Тогда во весь рост встал Зигфрид и, подняв руки вверх, в позе библейского пророка, проклинающего нечестивых, провозгласил:
— Грязные собаки, вы посмели оскорбить бога Вотана, да поразит вас его меч. Я требую голову Германа, не верующего в священных животных.
Вожди разделились на две группы и, видимо, готовились к столкновению. Многие держали руки на рукоятке меча. Зигфрид, учтя неблагоприятное для него соотношение сил, опять влез в центр свастики и закричал:
— Бог Вотан сам накажет своих врагов, горе им!
После этого судилище закончилось, и я понял, что свободен.
После этого события наступило тоскливое для меня время. Временами я терял надежду на спасение и чувствовал, что погружаюсь в состояние полной апатии. Я с большим трудом заставлял себя купаться в море и принимать пищу. Правда, такого рода состояние продолжалось у меня недолго, и я принуждал себя смотреть более оптимистически на будущее.

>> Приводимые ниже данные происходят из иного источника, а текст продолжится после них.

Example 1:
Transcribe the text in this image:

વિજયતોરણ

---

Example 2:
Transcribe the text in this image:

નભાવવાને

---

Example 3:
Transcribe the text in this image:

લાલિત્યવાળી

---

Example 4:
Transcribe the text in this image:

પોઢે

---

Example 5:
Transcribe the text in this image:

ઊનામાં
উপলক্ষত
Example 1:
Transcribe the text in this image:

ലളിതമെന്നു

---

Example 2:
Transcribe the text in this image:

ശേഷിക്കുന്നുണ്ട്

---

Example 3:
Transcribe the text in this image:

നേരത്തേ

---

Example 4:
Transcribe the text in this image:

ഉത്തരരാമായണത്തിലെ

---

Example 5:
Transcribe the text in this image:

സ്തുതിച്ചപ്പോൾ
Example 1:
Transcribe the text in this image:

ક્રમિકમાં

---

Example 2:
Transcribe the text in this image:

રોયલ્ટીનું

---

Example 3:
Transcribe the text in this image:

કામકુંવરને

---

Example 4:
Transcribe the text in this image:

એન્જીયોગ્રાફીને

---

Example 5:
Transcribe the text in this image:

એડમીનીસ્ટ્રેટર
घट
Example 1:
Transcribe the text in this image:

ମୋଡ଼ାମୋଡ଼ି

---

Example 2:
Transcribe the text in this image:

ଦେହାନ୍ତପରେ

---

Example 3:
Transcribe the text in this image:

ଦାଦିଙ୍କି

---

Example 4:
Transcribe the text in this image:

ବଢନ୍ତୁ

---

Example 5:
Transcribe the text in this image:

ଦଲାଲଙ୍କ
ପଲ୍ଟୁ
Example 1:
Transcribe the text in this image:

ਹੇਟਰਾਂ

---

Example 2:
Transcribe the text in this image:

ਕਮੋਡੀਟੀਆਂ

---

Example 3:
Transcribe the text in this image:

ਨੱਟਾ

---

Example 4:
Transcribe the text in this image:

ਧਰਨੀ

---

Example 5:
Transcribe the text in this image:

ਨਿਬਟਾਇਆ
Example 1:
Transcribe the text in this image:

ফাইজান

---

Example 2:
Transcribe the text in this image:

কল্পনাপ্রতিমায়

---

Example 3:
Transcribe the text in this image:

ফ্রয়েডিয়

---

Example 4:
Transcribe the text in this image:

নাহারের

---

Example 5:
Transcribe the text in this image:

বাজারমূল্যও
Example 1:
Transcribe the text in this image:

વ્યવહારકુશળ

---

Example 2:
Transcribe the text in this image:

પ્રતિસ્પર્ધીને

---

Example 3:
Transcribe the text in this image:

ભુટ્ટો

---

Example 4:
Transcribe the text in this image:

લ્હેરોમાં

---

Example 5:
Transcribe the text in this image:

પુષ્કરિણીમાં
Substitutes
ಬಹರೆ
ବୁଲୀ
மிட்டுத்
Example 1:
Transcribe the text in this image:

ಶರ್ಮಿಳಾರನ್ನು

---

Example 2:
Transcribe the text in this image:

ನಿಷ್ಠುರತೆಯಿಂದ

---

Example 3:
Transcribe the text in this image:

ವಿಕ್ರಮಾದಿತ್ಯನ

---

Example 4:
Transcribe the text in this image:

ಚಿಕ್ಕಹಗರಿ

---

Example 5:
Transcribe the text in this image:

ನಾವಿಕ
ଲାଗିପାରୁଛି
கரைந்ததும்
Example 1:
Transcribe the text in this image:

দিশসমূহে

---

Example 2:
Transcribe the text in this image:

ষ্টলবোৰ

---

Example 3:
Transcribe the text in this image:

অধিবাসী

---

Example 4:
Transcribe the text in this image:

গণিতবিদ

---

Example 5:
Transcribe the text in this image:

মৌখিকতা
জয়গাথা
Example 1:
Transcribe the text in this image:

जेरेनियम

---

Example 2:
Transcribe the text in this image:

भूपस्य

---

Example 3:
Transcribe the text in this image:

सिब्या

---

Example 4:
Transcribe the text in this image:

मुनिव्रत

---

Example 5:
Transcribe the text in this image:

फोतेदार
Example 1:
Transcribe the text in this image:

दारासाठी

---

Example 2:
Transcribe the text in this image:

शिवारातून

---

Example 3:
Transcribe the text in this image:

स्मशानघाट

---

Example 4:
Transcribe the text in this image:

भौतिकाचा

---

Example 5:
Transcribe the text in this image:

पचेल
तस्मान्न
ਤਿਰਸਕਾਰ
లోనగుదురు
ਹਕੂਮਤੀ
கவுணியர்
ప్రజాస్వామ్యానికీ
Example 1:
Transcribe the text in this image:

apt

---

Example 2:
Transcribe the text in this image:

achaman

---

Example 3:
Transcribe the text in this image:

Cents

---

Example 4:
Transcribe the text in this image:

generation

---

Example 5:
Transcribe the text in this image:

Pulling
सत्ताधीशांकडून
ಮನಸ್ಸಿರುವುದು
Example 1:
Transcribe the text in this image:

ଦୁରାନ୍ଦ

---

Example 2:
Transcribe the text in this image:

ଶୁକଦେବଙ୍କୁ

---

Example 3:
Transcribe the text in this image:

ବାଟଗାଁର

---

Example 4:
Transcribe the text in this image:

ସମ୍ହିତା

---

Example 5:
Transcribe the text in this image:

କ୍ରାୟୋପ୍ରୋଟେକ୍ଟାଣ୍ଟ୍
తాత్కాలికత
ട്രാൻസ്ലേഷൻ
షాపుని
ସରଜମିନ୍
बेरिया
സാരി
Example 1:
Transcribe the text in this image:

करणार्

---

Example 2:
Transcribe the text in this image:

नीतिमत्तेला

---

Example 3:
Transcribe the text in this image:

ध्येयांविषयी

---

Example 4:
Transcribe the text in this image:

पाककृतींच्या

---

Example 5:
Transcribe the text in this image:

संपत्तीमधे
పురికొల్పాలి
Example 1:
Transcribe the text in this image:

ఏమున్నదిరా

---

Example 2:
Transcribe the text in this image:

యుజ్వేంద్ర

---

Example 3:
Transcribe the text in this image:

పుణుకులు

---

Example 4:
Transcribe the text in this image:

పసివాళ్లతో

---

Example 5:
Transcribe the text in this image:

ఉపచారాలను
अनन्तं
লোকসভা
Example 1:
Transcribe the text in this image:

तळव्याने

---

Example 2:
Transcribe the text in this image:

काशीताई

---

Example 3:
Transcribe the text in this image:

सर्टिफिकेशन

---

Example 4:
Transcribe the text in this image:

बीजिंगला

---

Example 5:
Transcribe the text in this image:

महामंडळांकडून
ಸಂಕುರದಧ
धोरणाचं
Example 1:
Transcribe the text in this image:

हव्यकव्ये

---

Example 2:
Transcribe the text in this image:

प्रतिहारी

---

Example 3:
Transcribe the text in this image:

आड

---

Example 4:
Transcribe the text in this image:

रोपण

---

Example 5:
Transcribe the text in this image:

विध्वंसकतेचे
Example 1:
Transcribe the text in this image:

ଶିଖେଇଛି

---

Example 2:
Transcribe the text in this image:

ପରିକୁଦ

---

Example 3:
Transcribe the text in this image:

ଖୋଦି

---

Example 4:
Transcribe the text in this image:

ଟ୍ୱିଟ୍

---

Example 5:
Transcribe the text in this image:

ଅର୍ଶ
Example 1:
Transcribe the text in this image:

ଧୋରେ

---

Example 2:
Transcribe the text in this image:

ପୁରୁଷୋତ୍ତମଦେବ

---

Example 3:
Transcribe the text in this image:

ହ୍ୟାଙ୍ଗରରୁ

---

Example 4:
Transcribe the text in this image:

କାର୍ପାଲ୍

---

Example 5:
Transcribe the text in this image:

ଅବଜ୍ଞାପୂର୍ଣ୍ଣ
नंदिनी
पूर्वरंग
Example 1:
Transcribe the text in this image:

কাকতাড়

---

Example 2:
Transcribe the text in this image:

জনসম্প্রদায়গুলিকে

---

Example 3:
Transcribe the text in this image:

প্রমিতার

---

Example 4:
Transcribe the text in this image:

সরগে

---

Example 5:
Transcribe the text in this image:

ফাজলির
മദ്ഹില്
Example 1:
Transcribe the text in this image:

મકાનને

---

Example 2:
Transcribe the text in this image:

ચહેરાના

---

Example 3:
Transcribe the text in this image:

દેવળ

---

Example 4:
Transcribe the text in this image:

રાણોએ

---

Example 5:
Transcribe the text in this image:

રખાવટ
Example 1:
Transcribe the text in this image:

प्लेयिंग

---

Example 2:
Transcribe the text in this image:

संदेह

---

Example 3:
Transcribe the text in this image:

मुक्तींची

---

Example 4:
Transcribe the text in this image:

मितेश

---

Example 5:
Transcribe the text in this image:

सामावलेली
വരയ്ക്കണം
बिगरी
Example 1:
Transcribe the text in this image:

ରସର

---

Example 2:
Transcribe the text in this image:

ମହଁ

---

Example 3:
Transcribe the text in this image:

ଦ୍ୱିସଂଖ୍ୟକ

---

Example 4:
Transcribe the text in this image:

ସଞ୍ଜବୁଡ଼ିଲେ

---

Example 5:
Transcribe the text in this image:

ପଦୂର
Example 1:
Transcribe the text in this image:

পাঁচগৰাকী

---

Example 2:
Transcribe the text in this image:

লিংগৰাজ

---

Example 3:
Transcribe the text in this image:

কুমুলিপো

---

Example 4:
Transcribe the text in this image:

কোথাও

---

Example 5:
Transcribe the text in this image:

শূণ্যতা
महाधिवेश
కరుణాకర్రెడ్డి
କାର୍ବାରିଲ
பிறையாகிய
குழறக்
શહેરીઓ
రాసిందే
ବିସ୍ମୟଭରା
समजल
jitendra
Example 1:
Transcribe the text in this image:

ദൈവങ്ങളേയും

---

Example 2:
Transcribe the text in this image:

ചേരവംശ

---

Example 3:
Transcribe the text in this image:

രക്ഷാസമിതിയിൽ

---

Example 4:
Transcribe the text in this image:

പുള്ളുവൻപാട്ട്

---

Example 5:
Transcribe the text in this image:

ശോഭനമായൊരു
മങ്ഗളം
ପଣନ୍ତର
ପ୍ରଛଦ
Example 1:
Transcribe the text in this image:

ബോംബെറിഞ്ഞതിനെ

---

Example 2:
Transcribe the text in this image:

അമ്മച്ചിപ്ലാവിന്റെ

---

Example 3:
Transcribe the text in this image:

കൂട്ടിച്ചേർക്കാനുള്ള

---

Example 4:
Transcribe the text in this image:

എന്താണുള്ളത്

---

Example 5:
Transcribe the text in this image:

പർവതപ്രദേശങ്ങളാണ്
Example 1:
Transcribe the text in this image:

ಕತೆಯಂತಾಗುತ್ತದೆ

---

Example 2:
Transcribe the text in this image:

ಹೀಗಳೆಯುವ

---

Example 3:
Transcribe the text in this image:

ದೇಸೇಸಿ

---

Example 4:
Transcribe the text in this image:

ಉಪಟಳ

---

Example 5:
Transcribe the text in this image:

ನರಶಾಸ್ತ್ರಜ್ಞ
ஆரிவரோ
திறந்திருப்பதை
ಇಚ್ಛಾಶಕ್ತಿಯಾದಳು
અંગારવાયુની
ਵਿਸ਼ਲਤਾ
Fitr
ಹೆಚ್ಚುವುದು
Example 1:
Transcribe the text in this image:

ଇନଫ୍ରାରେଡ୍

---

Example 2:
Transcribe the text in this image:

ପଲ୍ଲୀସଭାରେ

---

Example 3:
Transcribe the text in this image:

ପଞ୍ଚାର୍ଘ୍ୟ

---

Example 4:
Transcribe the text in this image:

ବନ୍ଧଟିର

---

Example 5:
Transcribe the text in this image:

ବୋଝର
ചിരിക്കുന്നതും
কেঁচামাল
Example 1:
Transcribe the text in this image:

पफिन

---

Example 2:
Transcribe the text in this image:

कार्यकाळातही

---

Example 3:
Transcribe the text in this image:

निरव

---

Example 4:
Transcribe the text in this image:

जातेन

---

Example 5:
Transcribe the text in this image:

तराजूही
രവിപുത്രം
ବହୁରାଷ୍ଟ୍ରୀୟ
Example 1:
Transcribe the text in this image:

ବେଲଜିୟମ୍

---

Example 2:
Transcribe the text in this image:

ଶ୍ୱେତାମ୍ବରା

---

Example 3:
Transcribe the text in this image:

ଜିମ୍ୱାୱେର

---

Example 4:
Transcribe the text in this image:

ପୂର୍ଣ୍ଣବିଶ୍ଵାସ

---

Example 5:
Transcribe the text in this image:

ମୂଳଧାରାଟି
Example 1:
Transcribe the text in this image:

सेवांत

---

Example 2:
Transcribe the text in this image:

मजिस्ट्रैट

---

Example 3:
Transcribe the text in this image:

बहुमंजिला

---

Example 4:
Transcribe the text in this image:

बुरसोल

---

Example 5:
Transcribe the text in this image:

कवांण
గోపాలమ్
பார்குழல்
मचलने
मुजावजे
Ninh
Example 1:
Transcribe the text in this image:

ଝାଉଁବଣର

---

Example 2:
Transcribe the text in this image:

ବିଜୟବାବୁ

Я забыл отметить, что члены правящей касты арийцев уделяли очень много внимания военным упражнениям: почти каждое утро десятъ-пятнадцать младших вождей маршировали по площади судилища и но берегу, рубили мечом прутья, секли плетью мешки с песком, либо провинившихся рабов. Даже на горе испытуемых подростки и юноши, предназначенные в будущем стать младшими вождями, маршировали по тропинкам и пели примитивную песню с припевом: «Хайль, хайль, тра-тра-тра». Раз один из этих молодых людей напал на меня из-за угла и едва не разбил мне череп.